* **The request**: Rewrite the lines of the records, changing every "pose" to "camera" and leaving all else unchanged. Omit the pictures from your answer.

[Start of Source data]

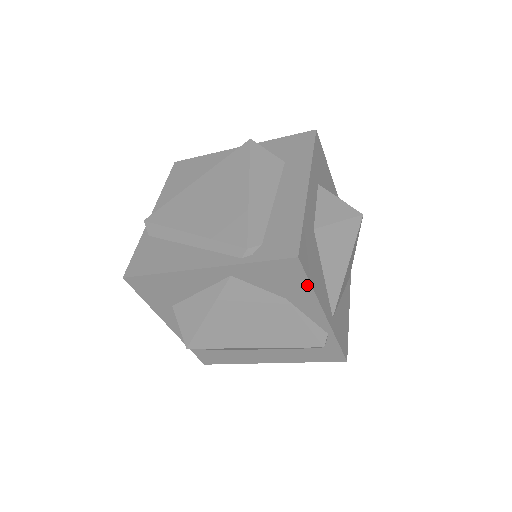
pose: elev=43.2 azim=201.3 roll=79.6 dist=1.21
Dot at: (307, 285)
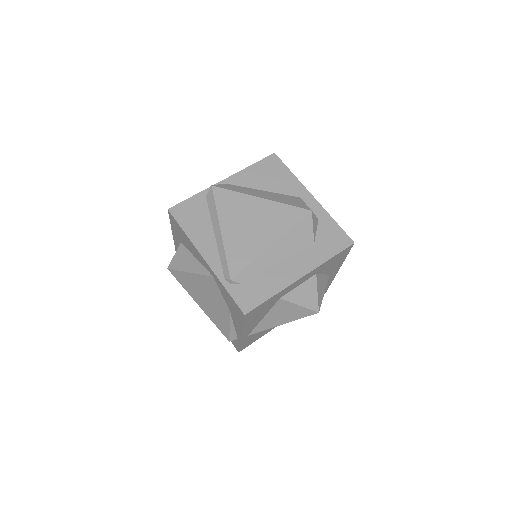
Dot at: (242, 322)
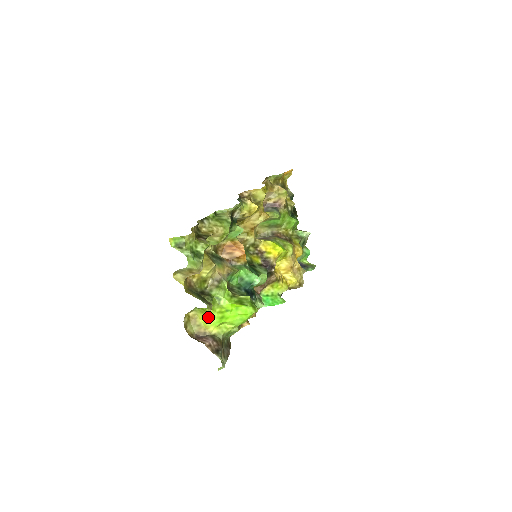
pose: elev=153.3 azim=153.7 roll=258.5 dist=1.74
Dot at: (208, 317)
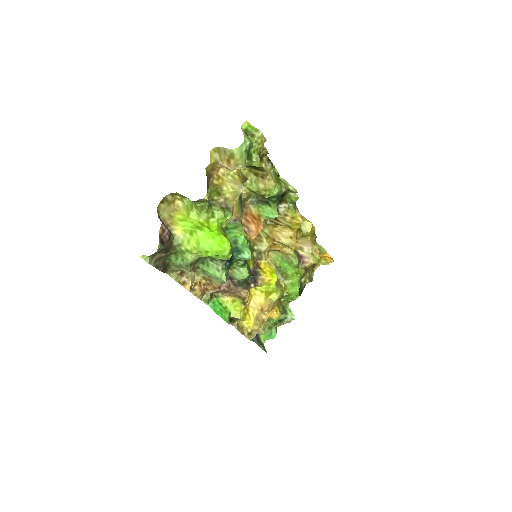
Dot at: (187, 217)
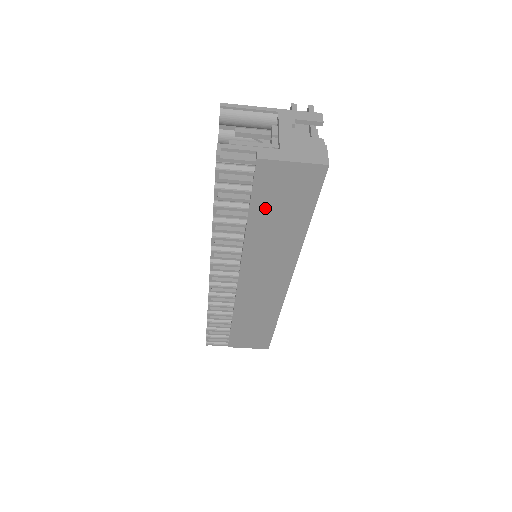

[End of Source data]

* **Worked solution**:
camera: elev=43.2 azim=201.3 roll=79.6 dist=1.21
Dot at: (307, 285)
Dot at: (242, 322)
camera: elev=153.3 azim=153.7 roll=258.5 dist=1.74
Dot at: (208, 317)
Dot at: (187, 217)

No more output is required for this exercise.